Sure enough, Lionel Messi wasn’t in the Champions League final, for a fourth season in a row, but won the Ballon d’Or on Monday anyway. The prize completed his sweep of the major individual awards, adding to the Best FIFA Men’s Player prize he collected in September. The 32-year-old Argentine, who has only ever represented FC Barcelona and Argentina at the adult level, has now been the unanimous world player of the year a record six times, going back ahead of his rival Cristiano Ronaldo’s five.
Messi won the Ballon d’Or and the FIFA player of the year trophies in 2009, 2010, 2011, 2012, 2015 and, now, 2019. Ronaldo claimed them in 2008, 2013, 2014, 2016 and 2017. In 2018, their hegemony was briefly and controversially interrupted by Luka Modric.
That Ronaldo and Modric won the prizes over Messi at all speaks to the central tension in giving an individual award in a game that’s as much a team sport as any other, if not more so. Historically, the prize tends to go to whatever player was central in the teams that won the biggest prizes. And that was true for Ronaldo and Modric, whose Real Madrid dominated Europe for a half decade. Ronaldo led Portugal to the title at Euro 2016 and Modric engineered Croatia’s surprise run to the 2018 World Cup final.
But the default is Messi.
It always comes back to Messi, who on Sunday played the 701st professional top-tier game of his career and bagged his 614th goal, to go with 239 assists, to beat Atletico Madrid yet again. He has also scored 70 goals for Argentina, far more than any other man, including the hallowed Diego Maradona.

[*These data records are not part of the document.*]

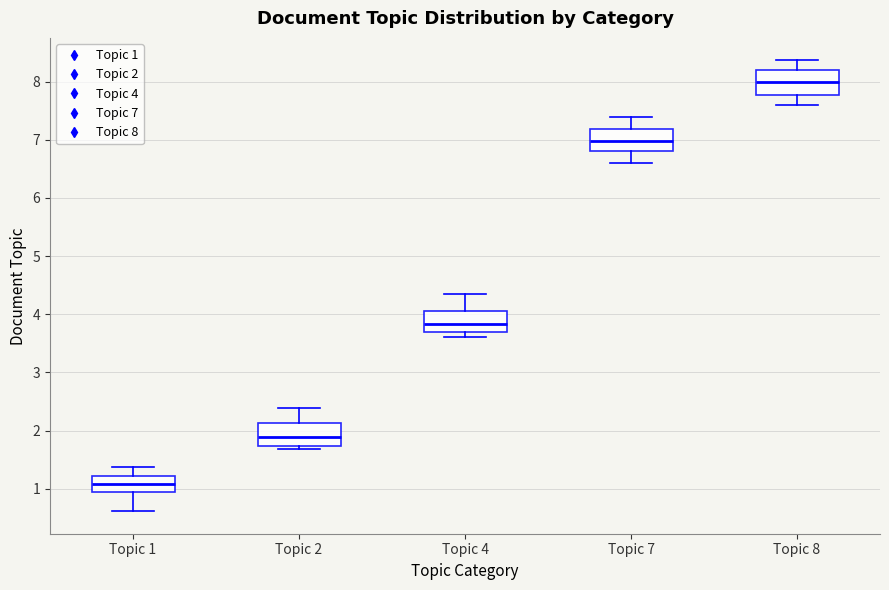

Which box's median line is the lowest?

Topic 1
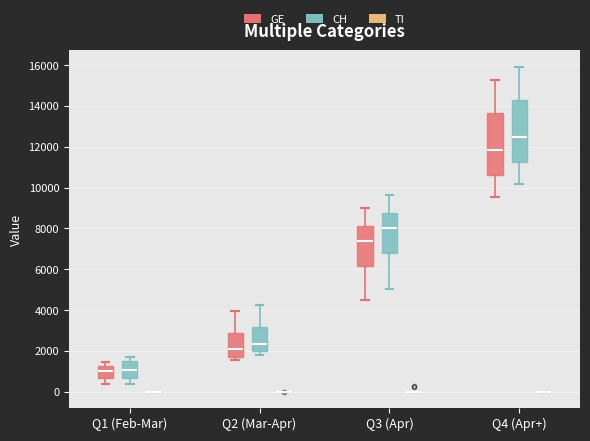

Where does the median line of the box for Q4 (Apr+) (CH) sit on the y-axis? The values are not printed on the chart, so give them approximately, as read against the axis.

12400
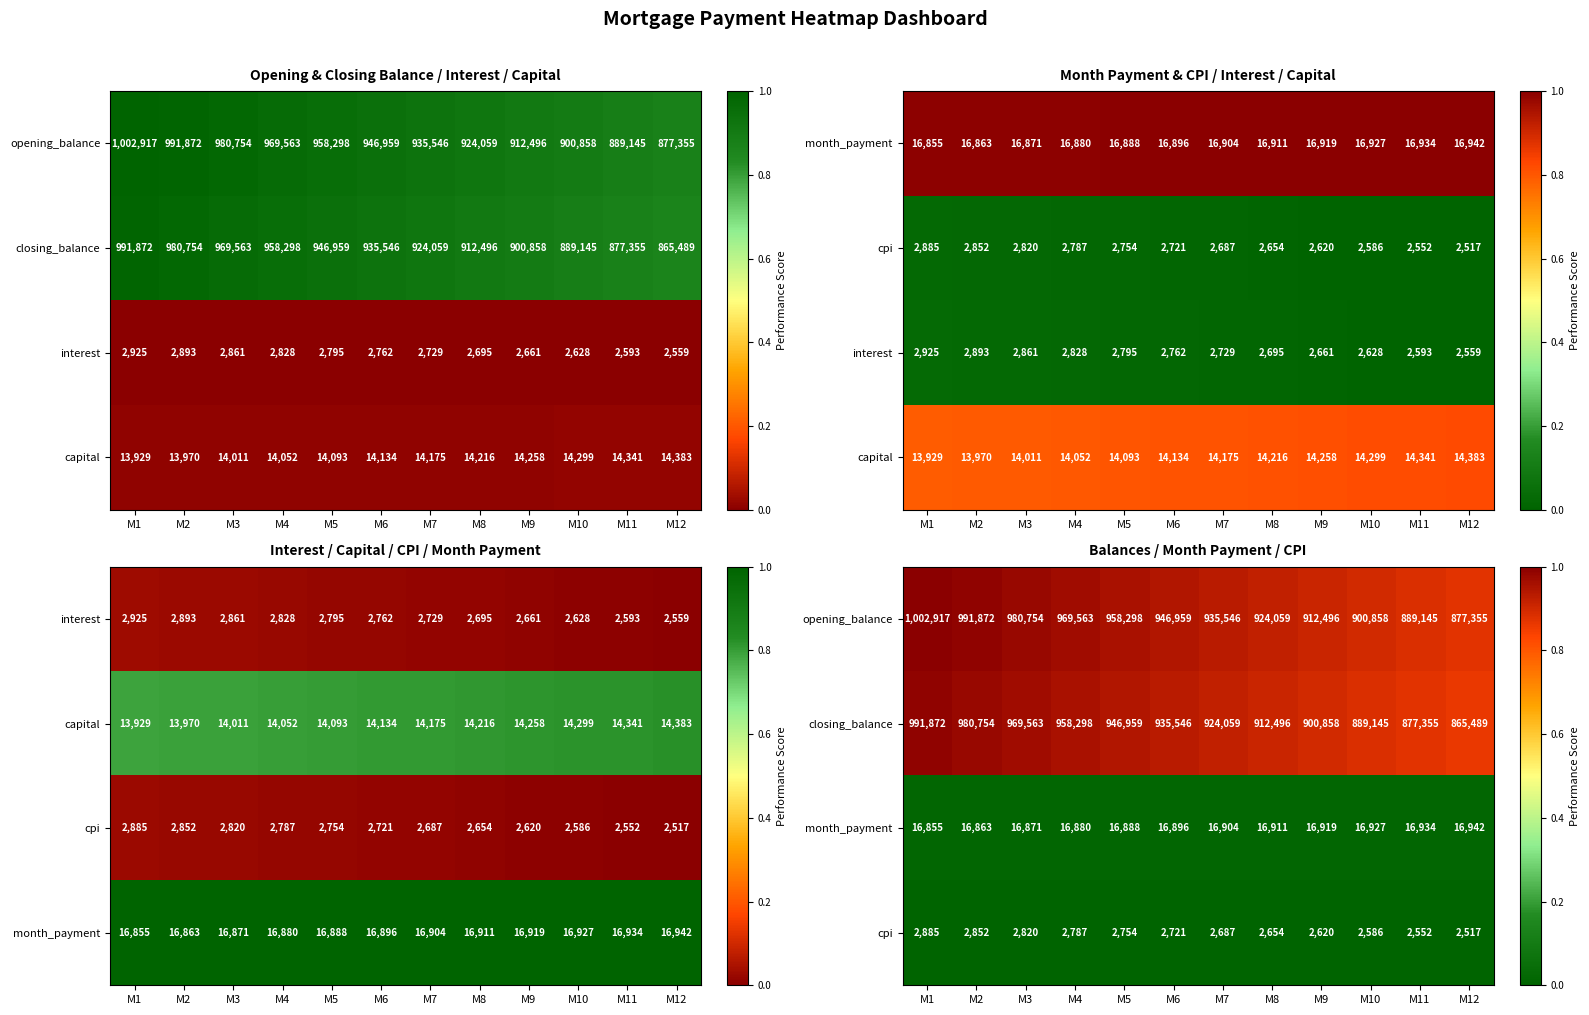

True or false: month_payment has a value of 0.0 at M10.

False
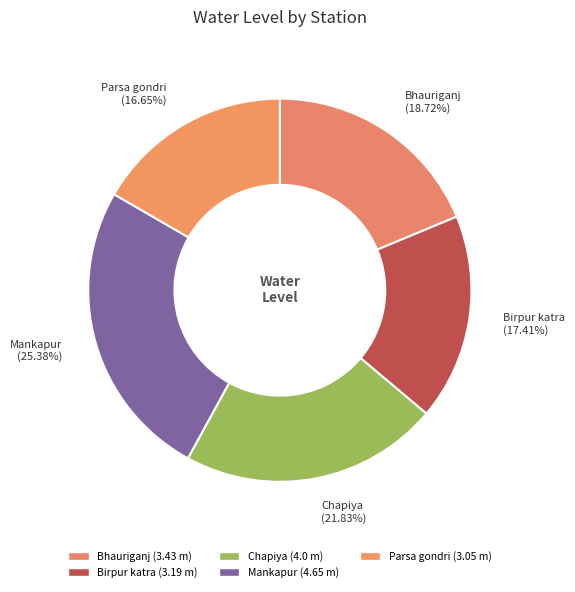

True or false: Birpur katra accounts for 5% of the total.

False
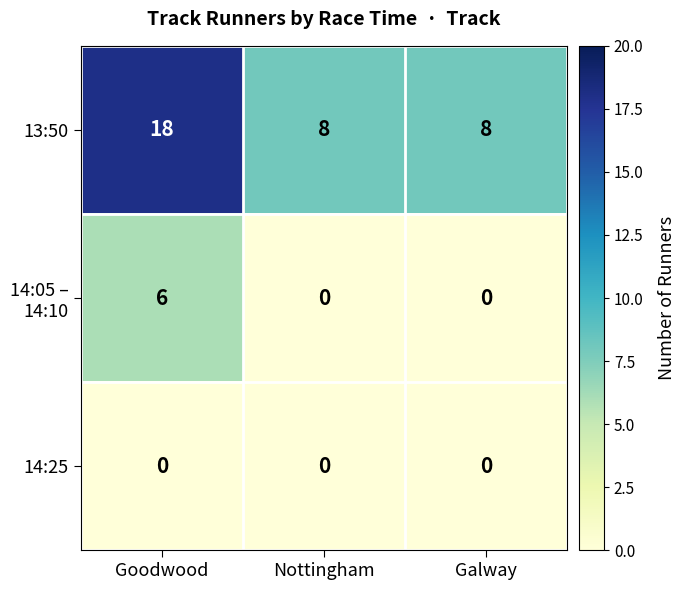

True or false: 13:50 has a value of 8 at Nottingham.

True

The best player of the year is Messi every year. And that’s been true since he hit his prime a decade ago. He is the best ever. And while Ronaldo is a genius in his own right – and surely the second-best to ever play, burdened only by the misfortune of coming along at the exact same time and being largely overshadowed by the much smaller and humbler Messi – it’s telling that, in four of the five times he won the trophy, it was in a year he won the Champions League. While Modric did the same in 2018.
Only three of Messi’s six individual crowns coincided with Champions League victories.
Which is to say that even for the transcendent Ronaldo to beat Messi, he usually had to combine his otherworldly production with major team silverware. That was the only way to threaten Messi, to justify taking away the prize he seemed born to claim again and again, and hand it to somebody else. Sometimes it felt a little like the voters just wanted to mix it up.
Because the best is Messi. The best has been Messi for year after year. When you go by pure skill, by influence on his team and nation and the sport, by total prize haul, by goals, by immutability, by unstoppability, by consistency, by sheer Messi-ness, it’s Messi.
You might even argue that he’s won the prize as the world’s best player six times and been robbed another four. But he wasn’t robbed this year. He got what he was entitled to.
And it’s no less right and just for being boring and predictable.